Computer Vision Pipeline
Object Detection + OCR + FastAPI | GPU-Accelerated Serving
Project Overview
Problem Statement
Organizations need to extract structured information from images at scale - detecting objects, reading text, and classifying scenes.
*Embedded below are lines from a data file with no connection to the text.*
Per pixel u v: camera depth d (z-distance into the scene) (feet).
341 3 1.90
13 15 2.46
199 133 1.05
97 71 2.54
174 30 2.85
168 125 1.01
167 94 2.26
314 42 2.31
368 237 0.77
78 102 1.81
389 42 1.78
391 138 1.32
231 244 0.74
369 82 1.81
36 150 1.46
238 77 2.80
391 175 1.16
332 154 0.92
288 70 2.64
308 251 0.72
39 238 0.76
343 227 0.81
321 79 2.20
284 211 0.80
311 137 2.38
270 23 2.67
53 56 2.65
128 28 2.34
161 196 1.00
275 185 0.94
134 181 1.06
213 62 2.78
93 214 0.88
This pipeline combines state-of-the-art object detection (YOLOv8) with OCR (Tesseract/EasyOCR) into a single production-ready API.
Objectives
- Build an end-to-end CV pipeline with YOLOv8 + OCR
- Implement batch processing for high throughput
- Deploy with GPU acceleration and model optimization
- Create a scalable API with async processing
- Add monitoring and quality metrics tracking
| Component | Technology |
|---|---|
| Object Detection | YOLOv8 (Ultralytics) |
| OCR Engine | Tesseract + EasyOCR |
| API Framework | FastAPI + gunicorn |
| Image Processing | OpenCV + Pillow |
| Model Optimization | ONNX Runtime + TensorRT |
| Queue System | Celery + Redis |
| Storage | MinIO / S3 |
| Monitoring | Prometheus + Grafana |
Architecture Diagram
+-------------------------------------------------------------------+
| Computer Vision Pipeline Architecture |
+-------------------------------------------------------------------+
| +--------------+ +--------------+ +------------------+ |
| | Image Upload |--->| Pre-process |--->| YOLOv8 Detection | |
| | (API/Queue) | | (Resize/Crop)| | (Object Bounding | |
| +--------------+ +--------------+ | Boxes) | |
| +--------+---------+ |
| | |
| v |
| +--------------+ +--------------+ +------------------+ |
| | Structured |<---| OCR Engine |<---| Crop Detected | |
| | Output | | (Tesseract) | | Regions | |
| +--------------+ +--------------+ +------------------+ |
| | | |
| v v |
| +--------------+ +--------------+ +------------------+ |
| | Response | | Quality | | Monitoring | |
| | (JSON) | | Scoring | | Dashboard | |
| +--------------+ +--------------+ +------------------+ |
+-------------------------------------------------------------------+
Step-by-Step Implementation
Step 1: Environment Setup
mkdir cv-pipeline && cd cv-pipeline
python -m venv venv && source venv/bin/activate
pip install ultralytics opencv-python-headless pillow
pip install fastapi uvicorn python-multipart
pip install pytesseract easyocr onnxruntime-gpu
pip install celery[redis] minio python-dotenv
pip install prometheus-client mlflow
# Install Tesseract
sudo apt-get install tesseract-ocr tesseract-ocr-eng
Step 2: Object Detection Module
Implement YOLOv8-based object detection with custom post-processing.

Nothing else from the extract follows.